Ideas for Google Summer of Code/Advanced Wikipedia translation

From Apertium
Jump to navigation Jump to search

Translating Wikipedia, and Wikipedia's wiki syntax, presents a different sort of challenge to the usual formats in Apertium, because much of the formatting exists to convey meaning, and this meaning must be considered by the translator of a wikipedia article.

At the basic level, links, categories, and templates cannot simply be transferred from one wikipedia to another, so it's not appropriate to represent them exactly in the output.
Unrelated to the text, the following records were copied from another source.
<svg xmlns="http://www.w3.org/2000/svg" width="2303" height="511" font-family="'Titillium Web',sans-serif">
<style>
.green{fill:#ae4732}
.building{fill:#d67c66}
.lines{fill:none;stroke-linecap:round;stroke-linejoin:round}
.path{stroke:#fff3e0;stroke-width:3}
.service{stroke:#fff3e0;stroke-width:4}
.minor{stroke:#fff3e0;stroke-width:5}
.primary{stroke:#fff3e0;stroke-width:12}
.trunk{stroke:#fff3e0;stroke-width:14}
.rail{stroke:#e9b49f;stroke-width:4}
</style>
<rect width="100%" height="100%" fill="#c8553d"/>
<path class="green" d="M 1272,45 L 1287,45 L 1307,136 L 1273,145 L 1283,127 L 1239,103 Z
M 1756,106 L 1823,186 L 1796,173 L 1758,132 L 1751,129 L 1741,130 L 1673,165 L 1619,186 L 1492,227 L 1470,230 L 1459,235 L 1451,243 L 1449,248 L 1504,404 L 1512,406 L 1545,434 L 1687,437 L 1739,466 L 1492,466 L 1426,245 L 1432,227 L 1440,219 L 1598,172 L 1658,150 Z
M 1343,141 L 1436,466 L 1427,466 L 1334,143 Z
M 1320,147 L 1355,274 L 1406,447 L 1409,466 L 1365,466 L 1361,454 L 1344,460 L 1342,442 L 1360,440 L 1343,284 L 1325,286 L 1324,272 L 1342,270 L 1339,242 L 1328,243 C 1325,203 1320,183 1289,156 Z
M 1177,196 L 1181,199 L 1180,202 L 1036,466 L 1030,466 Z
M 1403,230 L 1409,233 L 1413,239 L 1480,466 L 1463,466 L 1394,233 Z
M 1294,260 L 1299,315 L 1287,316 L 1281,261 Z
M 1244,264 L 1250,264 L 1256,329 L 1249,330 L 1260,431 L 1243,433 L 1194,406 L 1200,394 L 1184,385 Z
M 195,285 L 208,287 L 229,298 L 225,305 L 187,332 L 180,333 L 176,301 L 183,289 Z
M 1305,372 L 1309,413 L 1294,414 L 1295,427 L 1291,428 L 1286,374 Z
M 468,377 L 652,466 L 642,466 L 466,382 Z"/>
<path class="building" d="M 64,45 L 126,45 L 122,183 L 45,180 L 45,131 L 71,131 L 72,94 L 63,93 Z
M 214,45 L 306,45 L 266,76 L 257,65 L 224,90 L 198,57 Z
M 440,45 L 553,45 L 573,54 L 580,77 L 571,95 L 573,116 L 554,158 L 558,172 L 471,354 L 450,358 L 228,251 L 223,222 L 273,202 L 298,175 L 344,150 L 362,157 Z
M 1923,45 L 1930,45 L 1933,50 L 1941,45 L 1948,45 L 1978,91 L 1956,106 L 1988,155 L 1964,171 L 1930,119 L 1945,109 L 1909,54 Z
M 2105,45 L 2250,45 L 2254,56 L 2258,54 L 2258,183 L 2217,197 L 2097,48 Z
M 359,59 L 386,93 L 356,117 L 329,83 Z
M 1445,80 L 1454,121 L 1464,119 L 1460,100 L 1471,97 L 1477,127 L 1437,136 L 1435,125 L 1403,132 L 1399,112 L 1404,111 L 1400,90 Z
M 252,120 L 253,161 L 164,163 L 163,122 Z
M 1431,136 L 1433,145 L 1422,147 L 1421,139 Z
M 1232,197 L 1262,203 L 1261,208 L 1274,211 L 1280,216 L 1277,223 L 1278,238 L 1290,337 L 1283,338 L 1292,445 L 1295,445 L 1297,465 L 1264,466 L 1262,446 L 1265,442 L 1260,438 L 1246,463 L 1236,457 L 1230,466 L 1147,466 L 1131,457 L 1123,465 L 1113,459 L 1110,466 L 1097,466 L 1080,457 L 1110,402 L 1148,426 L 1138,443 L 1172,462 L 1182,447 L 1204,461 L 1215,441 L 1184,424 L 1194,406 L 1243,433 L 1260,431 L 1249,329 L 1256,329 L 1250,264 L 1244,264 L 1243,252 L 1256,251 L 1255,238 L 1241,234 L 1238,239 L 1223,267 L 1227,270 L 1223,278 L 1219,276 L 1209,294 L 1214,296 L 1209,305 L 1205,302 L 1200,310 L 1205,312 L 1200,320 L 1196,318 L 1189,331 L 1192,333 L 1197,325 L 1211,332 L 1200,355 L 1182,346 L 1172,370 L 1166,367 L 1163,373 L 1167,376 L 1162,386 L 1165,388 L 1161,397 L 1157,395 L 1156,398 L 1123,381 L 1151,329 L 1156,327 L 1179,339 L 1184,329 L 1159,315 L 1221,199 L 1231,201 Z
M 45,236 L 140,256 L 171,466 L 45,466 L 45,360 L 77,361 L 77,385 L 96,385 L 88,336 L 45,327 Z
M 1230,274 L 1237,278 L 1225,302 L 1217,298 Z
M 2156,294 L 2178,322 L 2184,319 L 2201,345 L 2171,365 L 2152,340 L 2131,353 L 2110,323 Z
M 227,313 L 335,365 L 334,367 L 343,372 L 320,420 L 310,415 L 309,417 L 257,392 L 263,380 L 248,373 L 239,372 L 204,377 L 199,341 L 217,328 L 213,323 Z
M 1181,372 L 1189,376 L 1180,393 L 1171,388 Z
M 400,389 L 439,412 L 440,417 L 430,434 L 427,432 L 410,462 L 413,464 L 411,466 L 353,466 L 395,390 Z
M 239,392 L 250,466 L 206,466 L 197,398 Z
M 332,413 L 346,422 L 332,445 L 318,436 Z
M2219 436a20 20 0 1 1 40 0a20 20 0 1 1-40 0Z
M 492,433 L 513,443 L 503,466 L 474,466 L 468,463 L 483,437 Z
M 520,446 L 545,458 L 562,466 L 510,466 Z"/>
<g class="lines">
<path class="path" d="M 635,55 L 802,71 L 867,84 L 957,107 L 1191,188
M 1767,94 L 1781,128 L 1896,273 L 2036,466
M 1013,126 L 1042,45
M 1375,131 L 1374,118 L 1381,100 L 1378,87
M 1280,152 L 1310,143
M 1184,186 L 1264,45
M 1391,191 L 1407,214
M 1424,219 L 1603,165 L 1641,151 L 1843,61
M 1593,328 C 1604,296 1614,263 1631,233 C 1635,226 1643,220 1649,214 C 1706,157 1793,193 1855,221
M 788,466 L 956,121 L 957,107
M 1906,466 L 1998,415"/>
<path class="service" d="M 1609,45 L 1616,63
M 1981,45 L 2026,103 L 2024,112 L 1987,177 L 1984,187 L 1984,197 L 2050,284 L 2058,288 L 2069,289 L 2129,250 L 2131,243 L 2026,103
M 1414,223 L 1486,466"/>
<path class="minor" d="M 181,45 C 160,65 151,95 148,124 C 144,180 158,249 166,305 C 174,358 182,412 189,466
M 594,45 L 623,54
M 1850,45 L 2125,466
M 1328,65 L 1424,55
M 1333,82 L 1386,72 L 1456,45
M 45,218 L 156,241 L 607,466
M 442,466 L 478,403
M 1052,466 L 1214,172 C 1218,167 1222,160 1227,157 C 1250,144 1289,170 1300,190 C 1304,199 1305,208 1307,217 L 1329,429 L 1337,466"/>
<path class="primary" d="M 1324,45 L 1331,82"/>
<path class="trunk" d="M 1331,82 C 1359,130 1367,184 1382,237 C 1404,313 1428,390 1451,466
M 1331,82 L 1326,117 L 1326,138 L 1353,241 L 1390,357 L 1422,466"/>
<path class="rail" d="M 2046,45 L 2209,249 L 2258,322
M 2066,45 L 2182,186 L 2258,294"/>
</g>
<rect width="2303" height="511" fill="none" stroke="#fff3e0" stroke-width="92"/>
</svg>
There are, however, typically equivalents in the target wikipedia that should be used instead - they should be 'translated'.
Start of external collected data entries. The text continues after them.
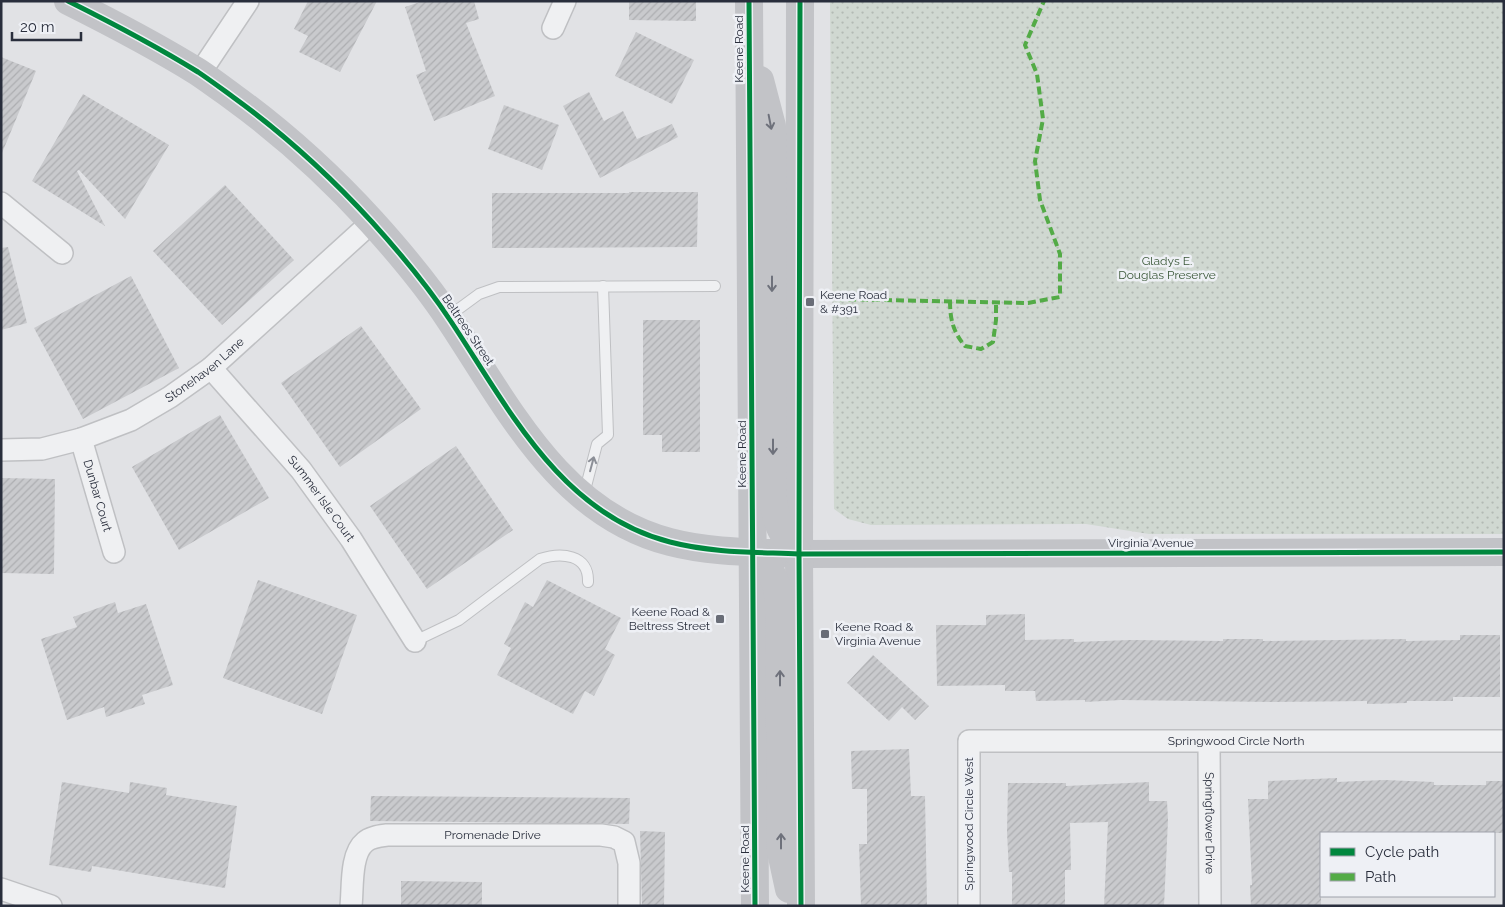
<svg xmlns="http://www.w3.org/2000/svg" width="1505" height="907" font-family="Raleway,sans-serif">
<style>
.grass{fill:url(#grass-dots)}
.building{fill:url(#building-hatch)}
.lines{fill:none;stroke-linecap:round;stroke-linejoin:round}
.lane-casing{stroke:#bfc0c3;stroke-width:12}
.street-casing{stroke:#bfc0c3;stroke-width:24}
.lane{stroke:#eff0f2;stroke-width:10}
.street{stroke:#eff0f2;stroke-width:21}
.secondary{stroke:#c2c3c7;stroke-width:28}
.quiet{stroke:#53ab46;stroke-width:4;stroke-dasharray:8 4;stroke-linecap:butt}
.cycleway-casing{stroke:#eef0f5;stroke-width:8}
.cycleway{stroke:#00873e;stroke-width:5}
.oneway{stroke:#6e717b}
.oneway2{stroke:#8c8f97}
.poi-dot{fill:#696d77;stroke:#eef0f5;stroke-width:2}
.labels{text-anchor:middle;stroke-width:5;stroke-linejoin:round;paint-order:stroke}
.street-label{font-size:12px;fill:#292e3c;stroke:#eef0f5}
.park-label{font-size:12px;fill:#3a5738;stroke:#eef0f5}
.poi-label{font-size:12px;fill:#292e3c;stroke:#eef0f5;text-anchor:start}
</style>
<defs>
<pattern id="grass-dots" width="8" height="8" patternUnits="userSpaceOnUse" patternTransform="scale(1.25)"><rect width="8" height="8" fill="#d0d8d1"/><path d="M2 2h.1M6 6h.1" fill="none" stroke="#b3bab4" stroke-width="1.8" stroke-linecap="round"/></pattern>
<pattern id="building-hatch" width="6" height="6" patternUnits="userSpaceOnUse" patternTransform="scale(1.25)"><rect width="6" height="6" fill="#c9cacd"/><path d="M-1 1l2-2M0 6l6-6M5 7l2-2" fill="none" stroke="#adaeb1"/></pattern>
</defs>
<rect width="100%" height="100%" fill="#e1e2e5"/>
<!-- grass -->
<path class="grass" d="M830,1H1504V534H1149L1086,524L871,525L848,519L834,509Z"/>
<!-- building -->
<g class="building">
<path d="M308,1H377L340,72L299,52L308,36L294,29Z"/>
<path d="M423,1H474L479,19L466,23L495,96L434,121L416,75L426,71L405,7Z"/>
<path d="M629,1H696V21L629,20Z"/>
<path d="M636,32L694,60L672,104L615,76Z"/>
<path d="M1,57L36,71L2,153L1,152Z"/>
<path d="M589,92L604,121L623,111L637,139L672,124L678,137L600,178L563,106Z"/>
<path d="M83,94L169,145L125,219L79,170L77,171L105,226L32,181Z"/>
<path d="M504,105L559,125L542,170L488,149Z"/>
<path d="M225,185L294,260L222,325L153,251Z"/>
<path d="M629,192H698L697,247L492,248V193H629Z"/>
<path d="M8,247L27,323L1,330V248Z"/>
<path d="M131,276L179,368L83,419L34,328Z"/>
<path d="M643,320H700V452H662V435H643Z"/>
<path d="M361,326L421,409L340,467L281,383Z"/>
<path d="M220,415L269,498L179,550L132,467Z"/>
<path d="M456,446L513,530L427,589L370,506Z"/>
<path d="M1,478L55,479L54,574L1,573Z"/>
<path d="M258,580L357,615L322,714L223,678Z"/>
<path d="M547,580L621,618L605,649L615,655L594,696L585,691L573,714L497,675L511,648L504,644L525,602L533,607Z"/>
<path d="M115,602L118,613L146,604L173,685L142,695L145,704L106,717L104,707L67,720L41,639L77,627L73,617Z"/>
<path d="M1025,614V640L1074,639V642L1130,640L1223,641V639H1263V641L1406,639V641L1460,640V635H1500V697H1453V701H1407V703L1367,704V701L1273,702L1121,700L1085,702V700L1036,701L1035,691H1005V685L937,686L936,625H986V615Z"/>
<path d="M873,655L929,706L915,720L902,707L889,721L847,683Z"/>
<path d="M909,749L911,796H925L927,906H861L859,844H867V789H852L851,751Z"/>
<path d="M1337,778V782L1384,780L1434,782V785H1486V781H1504V833H1321V906H1251L1250,885H1252L1248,799H1268V781Z"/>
<path d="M62,782L129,793L130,782L167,788L166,795L237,806L225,888L92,866L91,872L49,865Z"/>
<path d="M1149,782V801H1167L1168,820L1164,906H1104L1108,822L1070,823L1071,870H1065V906H1012V872H1009L1007,832L1008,783H1066V786Z"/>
<path d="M371,796L630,798L629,824L370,821Z"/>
<path d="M640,831L665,832L664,906H642Z"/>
<path d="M401,881L482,882V906H401Z"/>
</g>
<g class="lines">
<defs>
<g id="lane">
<path d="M449,316L479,294L499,287L715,286"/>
<path d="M584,494L597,444L608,435L603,286"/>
<path d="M415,641L459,620L540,559C561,552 589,554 588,582"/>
</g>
<g id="street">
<path d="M553,28L565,1"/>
<path d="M200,73L248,1"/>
<path d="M1,203L62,253"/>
<path id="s1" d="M211,368L301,470L351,539L415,641"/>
<path id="s2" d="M81,439L114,552"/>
<path id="s3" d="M1,450L42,449L81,439L131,420L170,397L211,368L372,222"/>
<path id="s4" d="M1209,742L1210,906"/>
<path d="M1,889L51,906"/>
<path id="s5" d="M351,906C353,888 350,854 365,842C370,837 380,836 387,835H601L614,837L624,842L629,863V906"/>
<path id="s6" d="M969,906V741H1504"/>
</g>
</defs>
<!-- lane casing -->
<use href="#lane" class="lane-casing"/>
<!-- street casing -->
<use href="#street" class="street-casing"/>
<!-- lane -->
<use href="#lane" class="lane"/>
<!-- street -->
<use href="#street" class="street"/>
<!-- secondary -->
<g class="secondary">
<path d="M68,1C112,23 156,46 198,72C210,80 222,89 233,97C284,134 330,176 372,222C400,253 427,285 450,320C508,407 560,514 670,542C712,553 756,552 799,554L1504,552"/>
<path d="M749,1L755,906"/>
<path d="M800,1L799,554L801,906"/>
<path d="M760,80L772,126L773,501C777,526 782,535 799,554"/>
<path d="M754,552L769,567L777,587L779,602L781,852L789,889"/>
</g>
<!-- quiet -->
<g class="quiet">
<path d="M836,299L1028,303L1060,297V254L1040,200L1035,161L1043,119L1037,74L1025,45L1044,1"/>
<path d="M950,301C950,319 953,332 965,346L981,349L993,342L996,320V301"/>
</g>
<defs>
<g id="cycleway">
<path d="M68,1C112,23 156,46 198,72C210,80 222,89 233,97C284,134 330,176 372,222C400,253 427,285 450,320C508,407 560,514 670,542C712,553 756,552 799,554L1504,552"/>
<path d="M749,1L755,906"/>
<path d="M800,1L799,554L801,906"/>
</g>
</defs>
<!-- cycleway casing -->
<use href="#cycleway" class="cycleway-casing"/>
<!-- cycleway -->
<use href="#cycleway" class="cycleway"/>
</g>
<!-- one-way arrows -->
<defs><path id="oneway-shaft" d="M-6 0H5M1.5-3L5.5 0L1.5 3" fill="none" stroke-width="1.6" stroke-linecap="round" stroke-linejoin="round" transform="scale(1.25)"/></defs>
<g class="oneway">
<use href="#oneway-shaft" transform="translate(770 122) rotate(79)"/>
<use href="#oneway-shaft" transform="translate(772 284) rotate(90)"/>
<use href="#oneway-shaft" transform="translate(773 447) rotate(90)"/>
<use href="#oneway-shaft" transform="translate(780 678) rotate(-90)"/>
<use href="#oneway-shaft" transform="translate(781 841) rotate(-90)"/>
</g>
<use class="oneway2" href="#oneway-shaft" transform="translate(592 464) rotate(-75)"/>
<!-- markers -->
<g class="poi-dot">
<rect x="805" y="297" width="10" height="10" rx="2.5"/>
<rect x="715" y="614" width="10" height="10" rx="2.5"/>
<rect x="820" y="629" width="10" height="10" rx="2.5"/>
</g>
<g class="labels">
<!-- street labels -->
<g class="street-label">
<text transform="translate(739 49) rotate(-90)" y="4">Keene Road</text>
<text transform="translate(468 330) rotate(56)" y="4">Beltrees Street</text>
<text dy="4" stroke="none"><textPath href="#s3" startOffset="224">Stonehaven Lane</textPath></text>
<text transform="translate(742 454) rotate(-90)" y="4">Keene Road</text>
<text dy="4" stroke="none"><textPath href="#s2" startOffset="59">Dunbar Court</textPath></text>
<text dy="4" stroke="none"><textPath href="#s1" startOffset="171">Summer Isle Court</textPath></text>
<text x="1151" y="547">Virginia Avenue</text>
<text dy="4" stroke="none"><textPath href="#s6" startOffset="432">Springwood Circle North</textPath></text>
<text transform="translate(969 824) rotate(-90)" y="4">Springwood Circle West</text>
<text dy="4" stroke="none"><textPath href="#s4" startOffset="81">Springflower Drive</textPath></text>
<text dy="4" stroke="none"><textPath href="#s5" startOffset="196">Promenade Drive</textPath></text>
<text transform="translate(745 859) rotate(-90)" y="4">Keene Road</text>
</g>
<!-- park labels -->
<g class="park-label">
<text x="1167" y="265">Gladys E.<tspan x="1167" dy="14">Douglas Preserve</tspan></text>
</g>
<!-- poi labels -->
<g class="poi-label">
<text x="820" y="299">Keene Road<tspan x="820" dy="14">&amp; #391</tspan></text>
<text x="710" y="616" text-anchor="end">Keene Road &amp;<tspan x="710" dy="14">Beltress Street</tspan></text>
<text x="835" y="631">Keene Road &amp;<tspan x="835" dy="14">Virginia Avenue</tspan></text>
</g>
</g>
<!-- border -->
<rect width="1505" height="907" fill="none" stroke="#292e3c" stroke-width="5"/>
<!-- legend -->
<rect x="1320" y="832" width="175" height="65" fill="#eef0f5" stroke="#9fa2ab"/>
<rect x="1330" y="848" width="25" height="8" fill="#00873e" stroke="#9fa2ab"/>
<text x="1365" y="857" font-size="15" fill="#292e3c">Cycle path</text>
<rect x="1330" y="873" width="25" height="8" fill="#53ab46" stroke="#9fa2ab"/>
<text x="1365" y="882" font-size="15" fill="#292e3c">Path</text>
<!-- scale -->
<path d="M12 32v8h69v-8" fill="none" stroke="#292e3c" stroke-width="2.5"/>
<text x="20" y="32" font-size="15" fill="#292e3c" stroke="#eef0f5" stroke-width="4" paint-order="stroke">20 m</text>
</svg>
DBPedia is a database containing data extracted from Wikipedia. Initially targeting the English Wikipedia, it is currently being extended to other languages. At present, for several Wikipedias, it's possible to craft a query for DBPedia to get the equivalent page for a number of items - links and categories, for example.

In addition, the extraction templates used to extract information from Wikipedia's infoboxes could be used to construct infoboxes for the target.

Take, for example, the templates for the philosopher infobox for en.wikipedia and ca.wikipedia:

{{TemplateMapping
| mapToClass = Philosopher
| mappings =
	{{PropertyMapping | templateProperty = name | ontologyProperty = foaf:name }}
	{{PropertyMapping | templateProperty = birth_date | ontologyProperty = birthDate }}
	{{PropertyMapping | templateProperty = birth_date | ontologyProperty = birthYear }}
	{{PropertyMapping | templateProperty = birth_place | ontologyProperty = birthPlace }}
	{{PropertyMapping | templateProperty = death_date | ontologyProperty = deathDate }}
	{{PropertyMapping | templateProperty = death_date | ontologyProperty = deathYear }}
	{{PropertyMapping | templateProperty = death_place | ontologyProperty = deathPlace }}
	{{PropertyMapping | templateProperty = region | ontologyProperty = region }}
	{{PropertyMapping | templateProperty = era | ontologyProperty = era }}
	{{PropertyMapping | templateProperty = school_tradition | ontologyProperty = philosophicalSchool }}
	{{PropertyMapping | templateProperty = main_interests | ontologyProperty = mainInterest }}
	{{PropertyMapping | templateProperty = notable_ideas  | ontologyProperty = notableIdea }}
	{{PropertyMapping | templateProperty = influences | ontologyProperty = influencedBy }}
	{{PropertyMapping | templateProperty = influenced | ontologyProperty = influenced }}
}}
{{TemplateMapping
| mapToClass = Philosopher
| mappings =
	{{PropertyMapping | templateProperty = nom | ontologyProperty = foaf:name }}
	{{PropertyMapping | templateProperty = naixement | ontologyProperty = birthDate }}
	{{PropertyMapping | templateProperty = mort | ontologyProperty = deathDate }}
	{{PropertyMapping | templateProperty = regio | ontologyProperty = region }}
	{{PropertyMapping | templateProperty = era | ontologyProperty = era }}
	{{PropertyMapping | templateProperty = escola_tradicio | ontologyProperty = philosophicalSchool }}
	{{PropertyMapping | templateProperty = interessos | ontologyProperty = mainInterest }}
	{{PropertyMapping | templateProperty = idees  | ontologyProperty = notableIdea }}
	{{PropertyMapping | templateProperty = influencies | ontologyProperty = influencedBy }}
	{{PropertyMapping | templateProperty = influencia | ontologyProperty = influenced }}
}}

Given a list of mappings between equivalent infoboxes, it would be possible to generate a target infobox based on the ontologyProperty mappings.